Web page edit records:
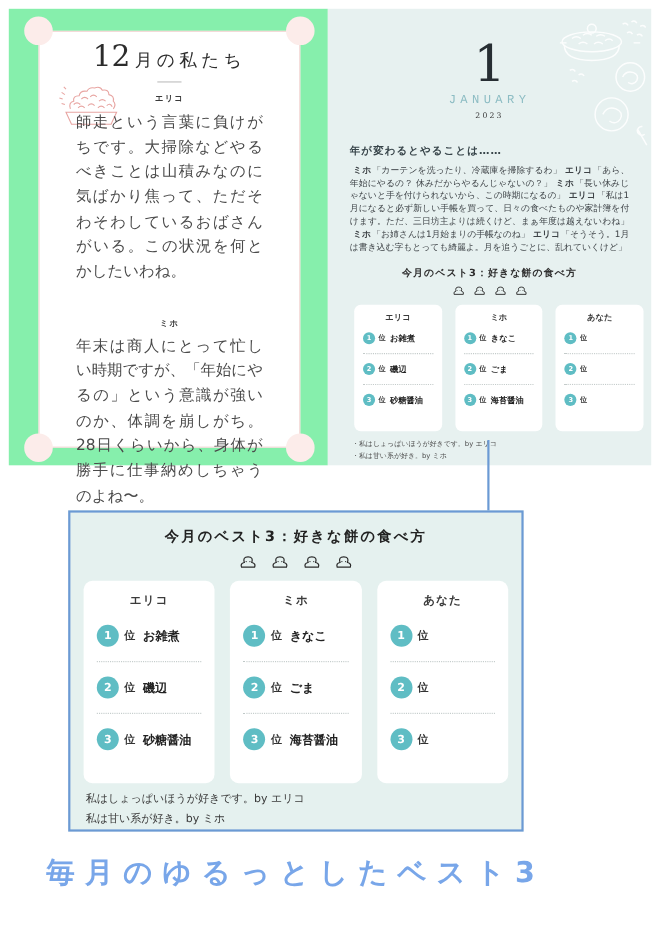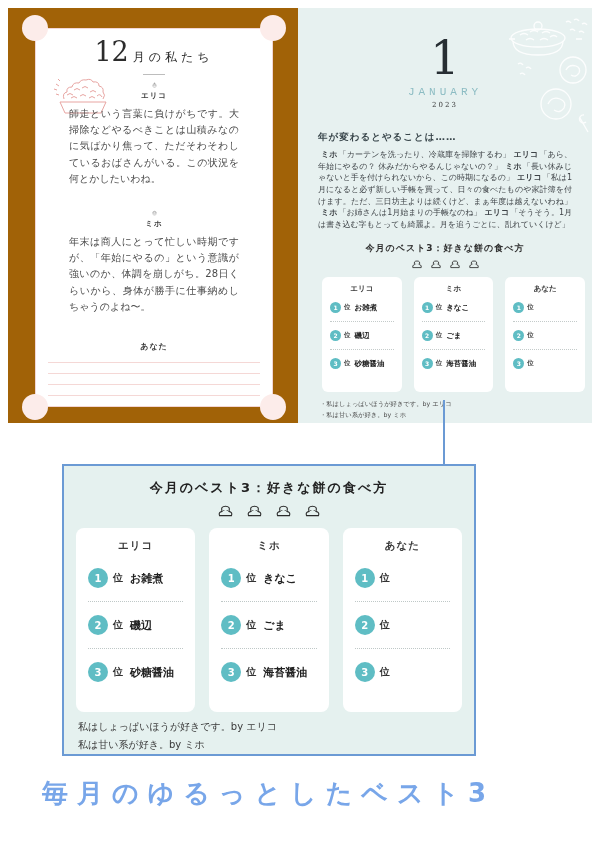--- a/index.html
+++ b/index.html
@@ -3,40 +3,40 @@
 <meta charset="utf-8">
 <style>
   html,body{margin:0;padding:0;}
   body{
     width:600px;height:857px;position:relative;background:#ffffff;
     font-family:"DejaVu Sans","Liberation Sans",sans-serif;color:#3c3c3c;
     overflow:hidden;
   }
   
   .spread{position:absolute;left:8px;top:8px;width:584px;height:415px;display:flex;}
-  .page-left{width:290px;background:#a16207;position:relative;}
+  .page-left{width:290px;background:#86efac;position:relative;}
   .page-right{width:294px;background:#e7f1f0;position:relative;}
 
   
   .panel{position:absolute;left:27px;top:20px;right:25px;bottom:16px;background:#ffffff;
          border:1px solid #f3d6d4;}
   .notch{position:absolute;width:26px;height:26px;background:#fcecea;border-radius:50%;}
   .notch.tl{left:-14px;top:-14px;} .notch.tr{right:-14px;top:-14px;}
   .notch.bl{left:-14px;bottom:-14px;} .notch.br{right:-14px;bottom:-14px;}
 
   .panel-inner{position:absolute;inset:0;display:flex;flex-direction:column;align-items:center;}
   .lp-title{margin-top:9px;display:flex;align-items:baseline;gap:4px;
             font-family:"DejaVu Serif","Liberation Serif",serif;color:#2c2c2c;}
   .lp-title .num{font-size:27px;line-height:1;}
-  .lp-title .txt{font-size:12px;letter-spacing:4px;text-align:center;}
+  .lp-title .txt{font-size:16px;letter-spacing:4px;text-align:center;}
   .lp-divider{width:22px;border-top:1px solid #bdbdbd;margin-top:8px;}
   .avatar{margin-top:7px;width:19px;height:19px;}
   .avatar2{margin-top:13px;width:19px;height:19px;}
   .person-name{font-size:7.5px;font-weight:bold;color:#3b3b3b;margin-top:3px;letter-spacing:1px;}
-  .lp-para{width:170px;font-size:10px;line-height:1.62;color:#4a4a4a;text-align:justify;margin-top:5px;}
+  .lp-para{width:170px;font-size:14px;line-height:1.62;color:#4a4a4a;text-align:justify;margin-top:5px;}
   .you-label{font-size:8px;font-weight:bold;margin-top:16px;letter-spacing:1px;color:#3b3b3b;}
   .ruled{width:212px;height:138px;margin-top:10px;
          background:repeating-linear-gradient(to bottom,#f5d8d6 0,#f5d8d6 1px,transparent 1px,transparent 11px);}
   .planter{position:absolute;left:14px;top:40px;width:66px;height:50px;}
 
   
   .pot-illust{position:absolute;right:0px;top:4px;width:92px;height:128px;opacity:.9;}
   .rp-num{margin-top:27px;text-align:center;font-family:"DejaVu Serif","Liberation Serif",serif;
           font-size:46px;line-height:1;color:#272e33;}
   .rp-month{text-align:center;font-family:Liberation Mono, monospace;font-size:11px;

## Task requirements
Go through the entries above and count the lines with the word "spacing", then give only that number.

## Solution for this exercise
4